Omicron is on the island. Now what?

This article was originally published on K57 on January 20, 2022.

Department of Public Health and Social Services (PNC file photo)


At a press meeting, the Department of Public Health and Social Services confirmed the genomic sequencing results from the night before: Omicron is on the island.

Official reports say it could have been on the island as early as December 19.

10 samples were sent to Hawaii toward the last week of December 2021. Doctor Annette David, Lead Epidemiologist of State Epidemiological Outcomes Work Group, states, “7 came back as being positive for the Omicron variant.”

Characteristically, the Omicron variant is more transmissible than all variants thus far because it has, among other things, immune evasion. In other words, it can bypass some COVID treatments, such as vaccines (to some extent) and monoclonal antibody (mAb) therapy.

“Immune evasion for the Omicron variant,” says Dr. David, “in relation to the vaccines, really only refers to neutralizing antibodies, but you do have to keep in mind that when we talk about protection, the immune system harnesses not just the antibodies from the B-cells but also cellular immunity from the T-cells.

“It appears the cellular immunity from the vaccines against Omicron remains effective.”

Moreover, though mRNA vaccines–that is, Pfizer and Moderna–have weakened effectiveness to Omicron, their boosters significantly improve protection. According to the Centers for Disease Control and Prevention, mRNA boosters can be up to 90% effective against Omicron.

It is also important to note, says Dr. David, that the primary purpose of vaccines is not to prevent infection but to prevent serious outcomes: severe illness, hospitalization, and death. For those reasons, vaccines and their boosters are powerful tools against COVID-19 and importantly, against the Omicron variant.

Monoclonal antibody therapy

Several mAb therapies are not as effective against Omicron.

However, according to Incident Commander for COVID-19 Response Fernando Estevez, 90% of those who visit mAb clinics in Guam get better, and it could be because patients receive mAb on average within 2 days of symptom onset. Another lurking variable could be that because Omicron is milder than Delta, those who have the Omicron variant tend not to need mAb.

As a result, those who visit mAb clinics are those with the deadlier Delta variant, for which mAb remains effective.

Regardless, Dr. Robert Leon Guerrero, Acting Chief Medical Officer, says that it is important to get mAb if you are among the more vulnerable populations, such as the elderly and immunosuppressed. He says, “Although mAb is not as effective against Omicron, we’re still seeing the Delta variant,” which tends to be deadlier. “We only know if it’s Delta or Omicron three-to-four weeks after the fact.”

Dr. David reminds the public to meet with your primary care physician to find out if you are a candidate for mAb or the antiviral pills.

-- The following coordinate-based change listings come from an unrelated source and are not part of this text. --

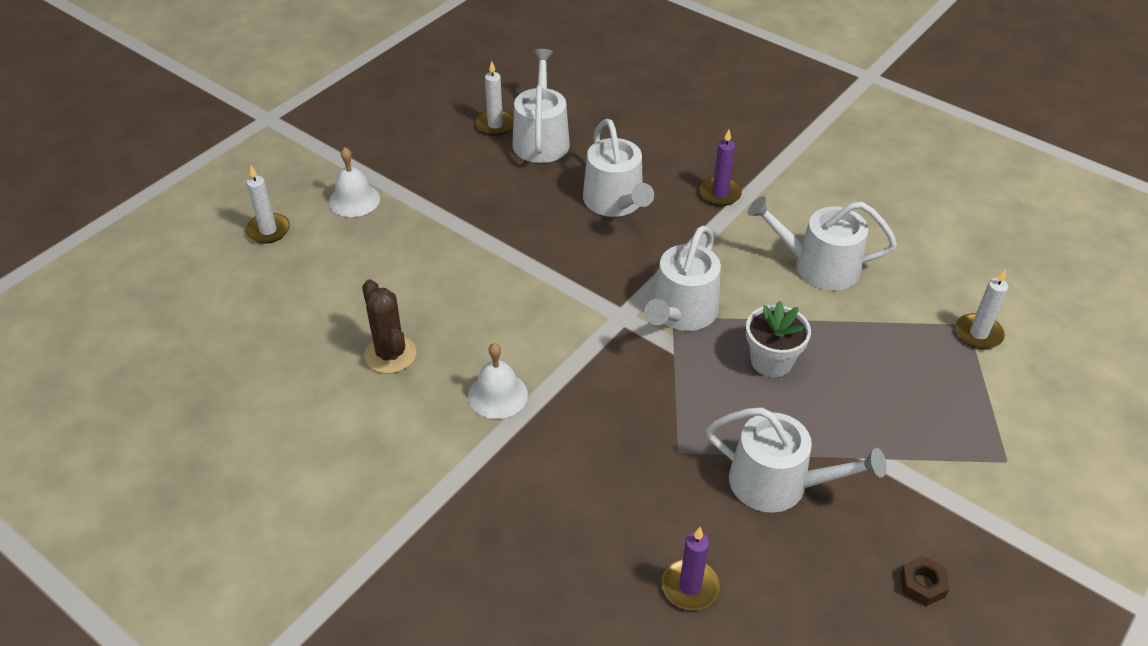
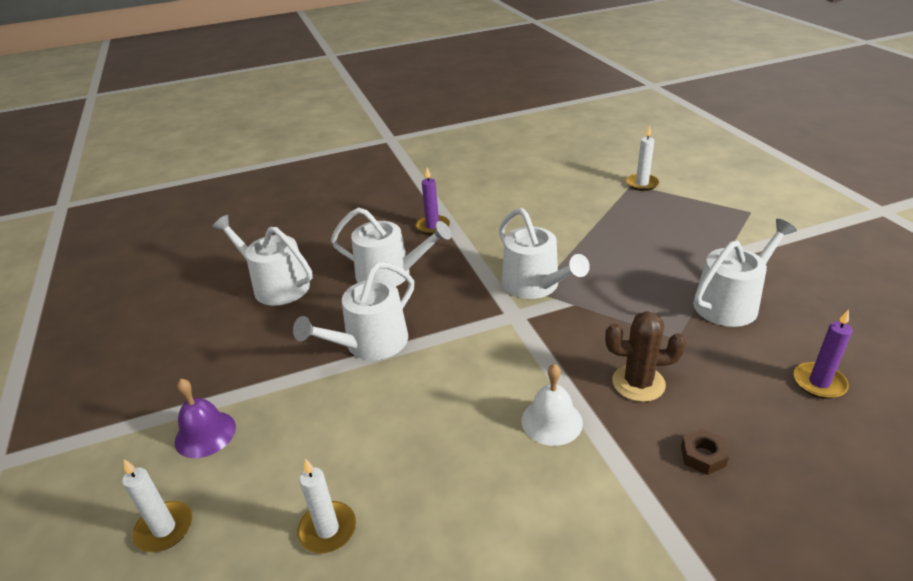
camera: 55 degrees left, 10 degrees down
(354, 200) = (205, 434): white bell -> purple bell
(390, 354) = (444, 483): brown cactus -> brown cactus (638, 383)
(495, 125) = (227, 304): white candle -> white candle (327, 529)
(771, 361) = (612, 264): white flower pot -> none
(818, 266) = (539, 214): white watering can -> white watering can (370, 343)
(922, 584) = (843, 277): brown nut -> brown nut (703, 456)

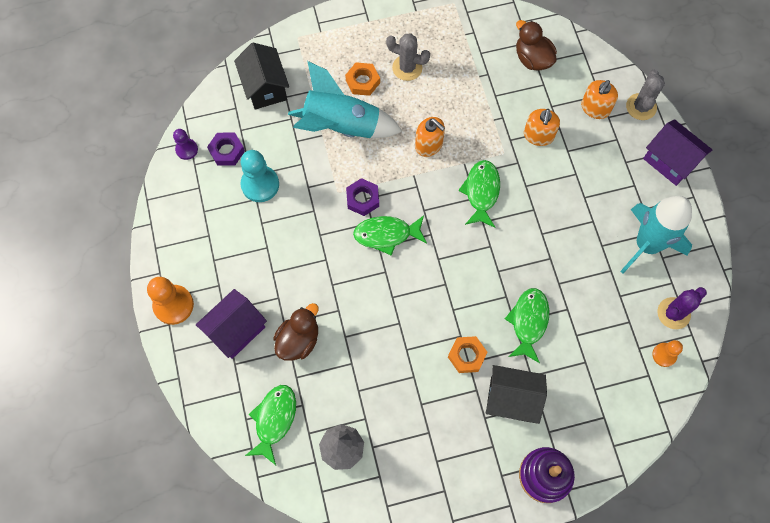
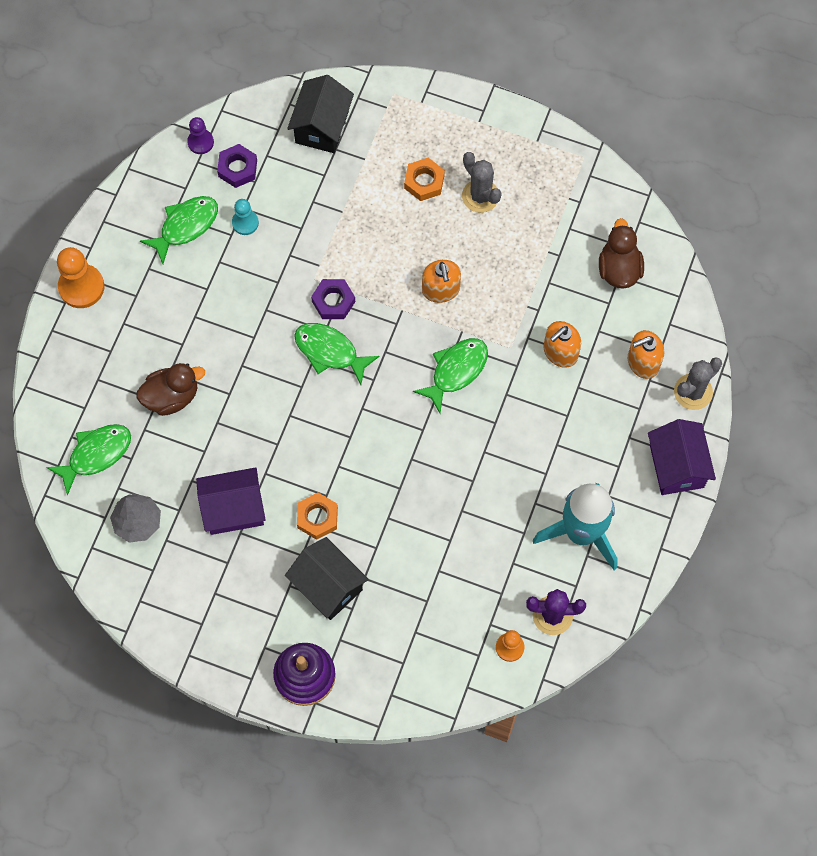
camera: 35 degrees right, 0 degrees up
(236, 330) = (121, 349): purple house -> purple house (233, 509)
(260, 184) = (245, 223): turquoise pawn -> turquoise pawn, size x0.59
(341, 126) = (368, 215): turquoise rocket -> none
(528, 322) = (402, 526): green fish -> green fish (185, 226)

Moreover, new treatments for COVID have come out, such as the antiviral pills Paxlovid, which are effective against Omicron. “It looks as though Paxlovid continues to have good activity against Omicron,” says Dr. David.

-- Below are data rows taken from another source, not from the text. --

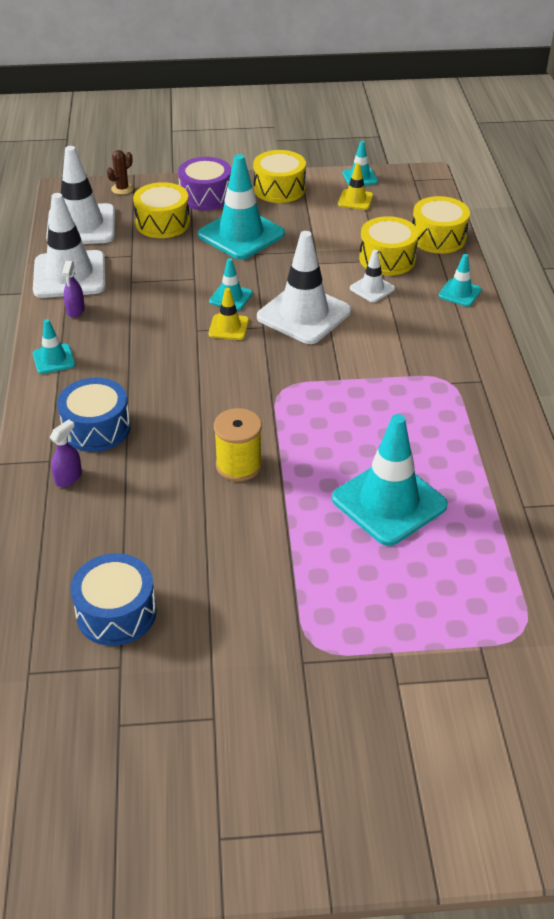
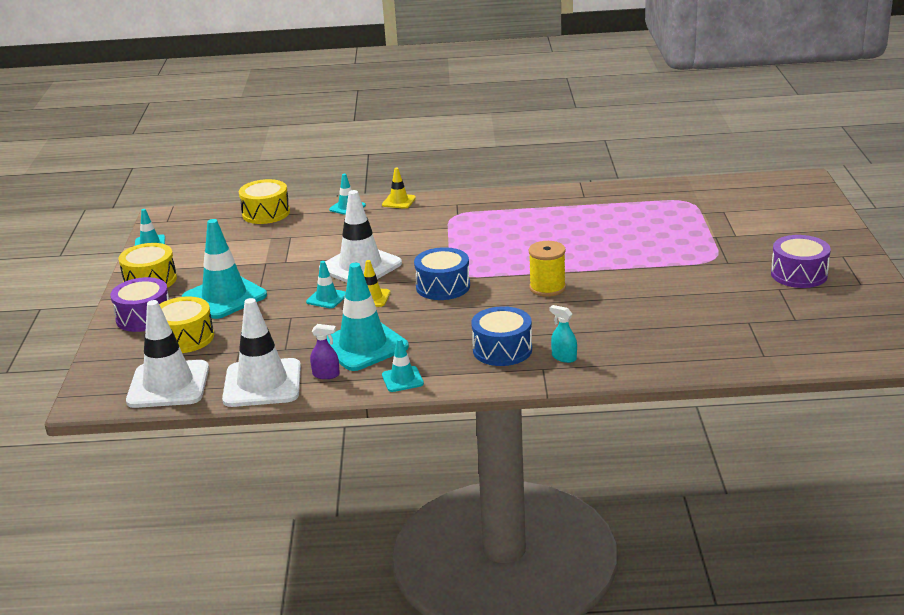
camera: 85 degrees left, 15 degrees down
(68, 478) = (564, 357): purple spray bottle -> turquoise spray bottle
(116, 612) = (702, 326): blue drum -> blue drum (443, 286)
(122, 189) = (102, 366): brown cactus -> none
(257, 752) = (799, 274): none -> purple drum
(355, 200) = (189, 245): yellow traffic cone -> yellow traffic cone (399, 201)
(372, 288) = (331, 239): white traffic cone -> none
(387, 259) = (290, 233): yellow drum -> none
(389, 502) = (583, 236): turquoise traffic cone -> turquoise traffic cone (363, 346)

And in the Public Health meeting today, Estevez mentioned, “We have received our first shipment of Paxlovid.”

But supplies are limited. Estevez says we only have 80 courses, which means only enough for 80 people. He also says that those who are most likely to receive Paxlovid are those who are higher risk, and those happen to be the unvaccinated, the elderly, and the immunosuppressed.